Konark Sun Temple

          Konark Sun Temple

The Konark Sun Temple (also spelled Konarak) is a 13th-century Hindu temple dedicated to the sun god.It is located in the village of Konark, which is 35km north of Puri on the coast of the Bay of Bengal.The Konark Sun Temple is the most famous tourist center in Orissa , India and has been decelared as a World Heritage Site in the year 1984.

It looks like a giant chariot, so thje temple is known for the exquisite stone carvings that cover the entire structure.The Sun Temple at Konarak was built in about 1250 AD by the East Ganga king Narasimhadeva. It is belevied that he built the temple in memmory of military successes against Muslim invaders.The Konark Sun Temple takes the form of a huge chariot for the sun god Surya, with 12 pairs of stone-carved wheels and a team of seven galloping horses (only one of which survives intact).The temple also symbolizes the passage of time, which is under the sun god’s control. The seven horses, which pull the sun temple eastwards towards the dawn, represent the days of the week. The 12 pairs of wheels represent the 12 months of the year and the eight spokes in each wheel symbolize the eight ideal stages of a woman’s day.

The main entrance to the complex is on the eastern (sea-facing) side, in front of the Hall of Offerings (bhogamandapa). This was a later addition to the complex and was likely used for ritual dance performances, as its walls are carved with sculptures of musicians and dancers as well as erotic scenes.The sanctuary tower was once the centerpiece of the Konark Sun Temple, but today it is no more than a jumble of sandstone slabs off the western wing.
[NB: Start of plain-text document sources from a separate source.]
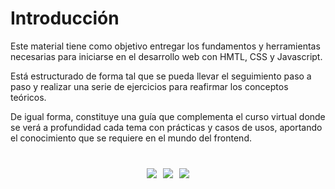 # Introducción

Este material tiene como objetivo entregar los fundamentos y herramientas necesarias para iniciarse en el desarrollo web con HMTL, CSS y Javascript.

Está estructurado de forma tal que se pueda llevar el seguimiento paso a paso y realizar una serie de ejercicios para reafirmar los conceptos teóricos.

De igual forma, constituye una guía que complementa el curso virtual donde se verá a profundidad cada tema con prácticas y casos de usos, aportando el conocimiento que se requiere en el mundo del frontend.

<div style="width: 15%; margin: 40px auto; display: flex; justify-content: center; gap: 10px">
  <!-- <img src="http://www.cursosgis.com/wp-content/uploads/2017/06/lenguajes_1.png" /> -->
  <img src='https://upload.wikimedia.org/wikipedia/commons/3/38/HTML5_Badge.svg'>
  <img src='https://upload.wikimedia.org/wikipedia/commons/6/62/CSS3_logo.svg'>
  <img src='https://upload.wikimedia.org/wikipedia/commons/9/99/Unofficial_JavaScript_logo_2.svg'>
</div>

<!--
## Imágenes

#### Imágen desde Picsum Photos

![mi imagen desde lorem](https://picsum.photos/500/300)

#### Imágen local

<img :src="$withBase('/img/imagen-local.jpg')">

:::tip Nota
Un sistema de gestión de paquetes, también conocido como gestor de paquetes, es una colección de herramientas que sirven para automatizar el proceso de instalación, actualización, configuración y eliminación de paquetes de software.
:::
:::warning Nota
Un sistema de gestión de paquetes, también conocido como gestor de paquetes, es una colección de herramientas que sirven para automatizar el proceso de instalación, actualización, configuración y eliminación de paquetes de software.
:::
:::danger Nota
Un sistema de gestión de paquetes, también conocido como gestor de paquetes, es una colección de herramientas que sirven para automatizar el proceso de instalación, actualización, configuración y eliminación de paquetes de software.
:::

> hola

`hola`

```
Hola
```

| `NOTE` | This is something I want you to notice. It has a lot of text, and I want that text to wrap within a cell to the right of the `NOTE`, instead of under it. |
| ------ | --------------------------------------------------------------------------------------------------------------------------------------------------------- |

| Primera columna | Segunda columna | Tercera columna |
| --------------- | --------------- | --------------- | --- |
| Contenido 1-1   | Contenido 1-2   | Contenido 1-3   |
| Contenido 2-1   | Contenido 2-2   | Contenido 2-3   |
| Contenido 3-1   | Contenido 3-2   | Contenido 3-3   | -->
The imposing structure with the pyramidal roof that now takes center stage is actually the porch (jagamohana).According to local legend, the temple has a great aura of power that comes from two very powerful magnets said to have been built into the tower – magnets that allowed the king’s throne to hover in mid-air.European mariners sailing off the coast used the temple’s tower for navigation, but dubbed it the Black Pagoda for the frequent shipwrecks that occurred along the coast. They attributed the disasters to the legendary magnets’ effect on the tidal pattern.

Konarak was sacked by the Muslim Yavana army in the 15th century. The central statue enshrined in the temple was smuggled away to Puri by priests, but the Sun Temple was badly damaged in the attack.

Nature took over the destruction from there. Over the centuries, the sea receded, sand engulfed the building and salty breezes eroded the stone. It remained buried under a huge mound of sand until the early 20th century, when restoration began under the British.

British archaeologists uncovered the lower parts of the temple that had remained well preserved beneath the sand and restored what they could of the rest of the ruins. Trees were planted to shelter the temple from the damaging winds and a museum was opened to display whatever sculpture wasn’t left in situ or sent to Delhi, Calcutta and London. In 1924, the Earl of Ronaldshay proclaimed the newly-revealed temple to be “one of the most stupendous buildings in India which rears itself aloft, a pile of overwhelming grandeur even in its decay.”